Court orders trial over Martins Beach public access

A state appeals court in San Francisco Wednesday ordered a trial in San Mateo Superior Court on whether there is right of public access to the popular Martins Beach near Half Moon Bay.

The beach is owned by Silicon Valley entrepreneur Vinod Khosla and managed by two companies he created. He bought it in 2008 and beginning in 2009 sought to close it to the public by locking a gate to the only access road and installing “No Trespassing” signs.

A citizens’ group, Friends of Martins Beach, alleged in a Superior Court lawsuit that actions by the previous owners, the Deeney family, beginning in the early 1900s created a dedication, or right, of public access to the beach.

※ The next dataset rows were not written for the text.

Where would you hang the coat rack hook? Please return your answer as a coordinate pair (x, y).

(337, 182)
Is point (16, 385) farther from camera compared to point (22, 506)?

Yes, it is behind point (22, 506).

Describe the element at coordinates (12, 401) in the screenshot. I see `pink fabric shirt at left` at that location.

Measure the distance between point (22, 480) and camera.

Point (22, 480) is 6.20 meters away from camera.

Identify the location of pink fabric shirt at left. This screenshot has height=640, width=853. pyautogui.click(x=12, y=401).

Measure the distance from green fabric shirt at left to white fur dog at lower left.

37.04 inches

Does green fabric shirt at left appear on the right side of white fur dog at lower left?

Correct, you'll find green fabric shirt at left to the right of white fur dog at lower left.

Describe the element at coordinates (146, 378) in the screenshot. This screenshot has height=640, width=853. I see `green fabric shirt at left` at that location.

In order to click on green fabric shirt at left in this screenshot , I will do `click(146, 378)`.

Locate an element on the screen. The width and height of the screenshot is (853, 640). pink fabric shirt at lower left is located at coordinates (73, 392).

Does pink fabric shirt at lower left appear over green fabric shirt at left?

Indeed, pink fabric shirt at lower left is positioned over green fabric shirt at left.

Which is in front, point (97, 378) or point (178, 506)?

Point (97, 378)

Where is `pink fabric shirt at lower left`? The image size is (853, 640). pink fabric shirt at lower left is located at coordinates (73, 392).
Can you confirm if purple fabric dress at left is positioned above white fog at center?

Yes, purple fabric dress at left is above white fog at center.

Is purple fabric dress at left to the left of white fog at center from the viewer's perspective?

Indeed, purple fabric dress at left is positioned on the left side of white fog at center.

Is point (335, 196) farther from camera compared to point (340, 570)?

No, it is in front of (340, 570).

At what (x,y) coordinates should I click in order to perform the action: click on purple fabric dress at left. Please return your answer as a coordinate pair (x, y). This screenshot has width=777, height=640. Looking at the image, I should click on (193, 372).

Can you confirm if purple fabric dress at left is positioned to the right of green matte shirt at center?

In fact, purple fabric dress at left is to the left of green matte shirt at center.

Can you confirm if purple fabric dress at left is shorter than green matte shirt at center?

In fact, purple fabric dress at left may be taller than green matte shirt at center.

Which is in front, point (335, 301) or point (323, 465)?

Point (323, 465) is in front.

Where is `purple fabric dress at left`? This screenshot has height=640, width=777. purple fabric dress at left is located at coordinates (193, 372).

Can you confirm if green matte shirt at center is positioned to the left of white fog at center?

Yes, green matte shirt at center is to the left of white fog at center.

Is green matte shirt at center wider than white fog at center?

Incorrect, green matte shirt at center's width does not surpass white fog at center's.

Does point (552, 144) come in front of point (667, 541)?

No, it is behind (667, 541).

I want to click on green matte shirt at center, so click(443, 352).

In a 52-page ruling, a three-judge panel of the Court of Appeal said that the group had alleged adequate facts to allow a trial on that claim.

Justice Therese Stewart wrote for the court:

“We conclude Friends has alleged facts sufficient to state a common law dedication claim.”

The Deeney family’s previous actions included posting a billboard on nearby Highway 1 welcoming the public “with open arms”; building a parking lot, bathrooms and a convenience store for visitors; and at times charging a parking fee.

A trial would determine whether those actions in fact created a right of access.

Gary Redenbacher, a lawyer for the group, said:

“It’s a huge win for the public. It’s the next step in gaining access.”

The case is one of two lawsuits originating in San Mateo County Superior Court concerning access to the beach.

In the second case, filed by an organization called the Surfrider Foundation, Superior Court Judge Barbara Mallach ruled that the closure of the beach amounted legally to a coastal development, and that Khosla could not change public access without obtaining a development permit from the California Coastal Commission.

Khosla’s companies are now appealing that ruling to the Court of Appeal. The filing of briefs has not been completed and a hearing on the case has not yet been scheduled.

Redenbacher said he did not know how soon a trial will be held on the Friends of Martins Beach lawsuit.

The appeals court overturned a conclusion in which Superior Court Judge Gerald Buchwald said the Deeney families’ actions did not create a right of public access.

But in a second part of today’s decision, the appeals court ruled against Friends of Martins Beach and in favor of Khosla’s companies on another issue.

The court said the group could not base a claim to public access on an 1879 provision of the California Constitution that guarantees a public right of way to navigable waters along the California case.

The panel said that in the case of Martins Beach, the constitutional provision was preempted by the 1851 Treaty of Guadelupe Hidalgo with Mexico, which guarantees preservation of property rights granted by Mexico before 1851.

Redenbacher said he plans to appeal that part of the decision to the California Supreme Court.

Dori Yob, a lawyer for Khosla’s companies, said in a statement that they view this decision as a win for Khosla and for all coastal property owners.